The spice of Budapest is her backbone of mystery: the allotments behind the tenement buildings with their lighting shafts and winding corridors around their inner courts, the basement windows beckoning from behind the bushes, this realm of intricate cellar mazes, spiral staircases, inner yards, church undercrofts and Hospitals in the Rock. And the unmistakably human way she gives herself to you: it’s so easy to love this bohemian city center with a burning passion.
Getting to know her – well, that is the challenge.
To keep digging and delving into the deep the way Gyula Krúdy did, consuming and devouring the minutest detail. We (partly) owe to Krúdy that many of those townlets, factories and bathhouses treasure their past. The best thing about Budapest is that she is not carved out of a single stone: she has a thousand beating hearts, and should she decide to let you get close, you will find that her citizens have kept the fire of their ancestors burning. All those proud locals from Újpest in the north to Budafok in the south who understand the secrets behind their streets, know which basement used to be a wine cellar and which house was the home of the cabbage pickler, where the old tram line and horsecar used to run – all the things that make their district one of a kind and the best.

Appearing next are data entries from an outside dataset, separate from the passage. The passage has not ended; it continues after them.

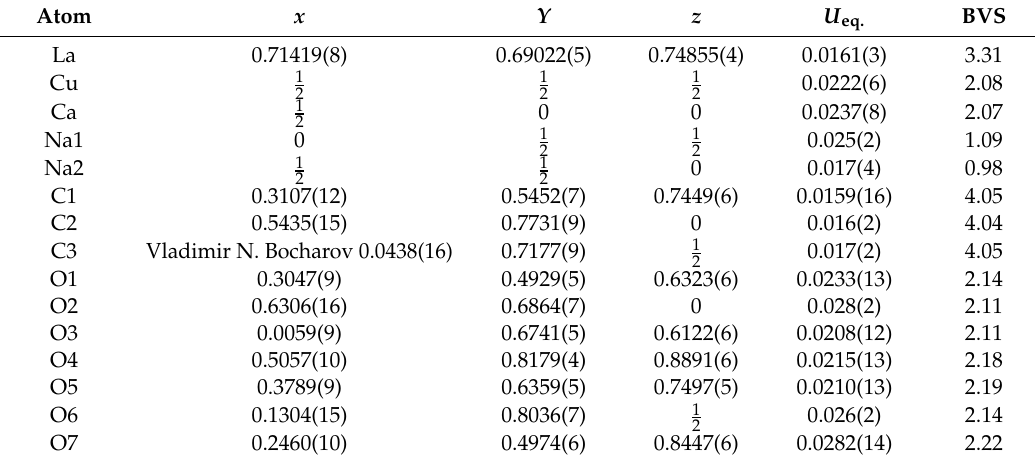
Table 2. Atomic coordinates, isotropic displacement parameters (Å 2 ), and bond-valence sums (BVS, in valence units (v.u.)) for paratooite-(La).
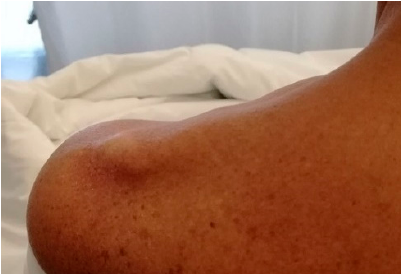
Figure 2. A clinical photograph of a patient with suprascapular nerve compression shows the resultant atrophy in the supraspinatus fossa.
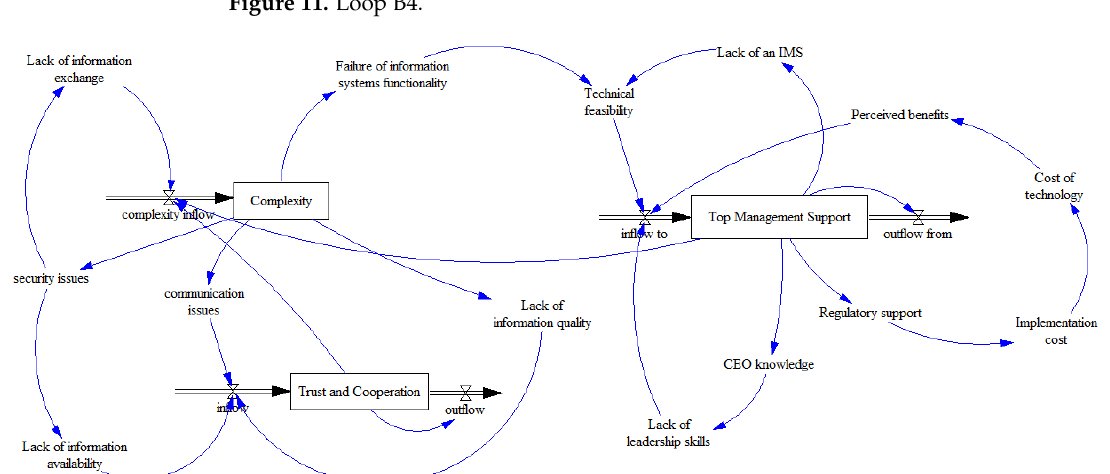
Figure 11. Loop B4.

Budapest is a teenage girl, beautiful and defiant. Budapest is an old, silver-haired lady, seasoned and generous. This city is the embodiment of the very noble civic virtues of loyalty and honor, the home of Ernő Nemecsek, the prototypical underdog. Budapest is flirtatious and cocky, full of dreams and desires, the dazed capital of the Ulpii.
Living in Budapest is a philosophy.
Or, rather, a love that is burning inside right until you draw your last breath.
Krisztián Grecsó
The thoughts of Krisztián Grecsó, the Attila József Prize-winning writer and poet, were published in the Essence of Budapest publication, which came to life under the Essence of Hungary project.